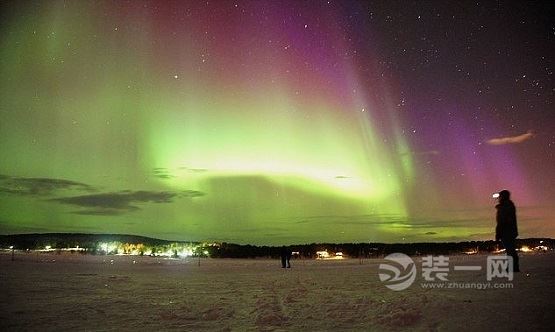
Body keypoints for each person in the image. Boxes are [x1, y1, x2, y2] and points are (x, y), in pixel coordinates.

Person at [495, 189, 520, 272]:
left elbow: (502, 221)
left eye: (500, 196)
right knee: (510, 250)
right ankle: (513, 267)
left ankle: (512, 267)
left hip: (507, 231)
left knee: (510, 250)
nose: (499, 198)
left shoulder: (506, 206)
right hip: (508, 231)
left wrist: (499, 233)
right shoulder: (508, 205)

* * *

The task:
Restate word for word every line from the top of the entries above to the line with "left knee: (510, 250)", inclusive, and skip any pictures.

Task result:
Body keypoints for each person in the image. Boxes are [x1, y1, x2, y2] and points are (x, y), in pixel coordinates.

Person at [495, 189, 520, 272]:
left elbow: (502, 221)
left eye: (500, 196)
right knee: (510, 250)
right ankle: (513, 267)
left ankle: (512, 267)
left hip: (507, 231)
left knee: (510, 250)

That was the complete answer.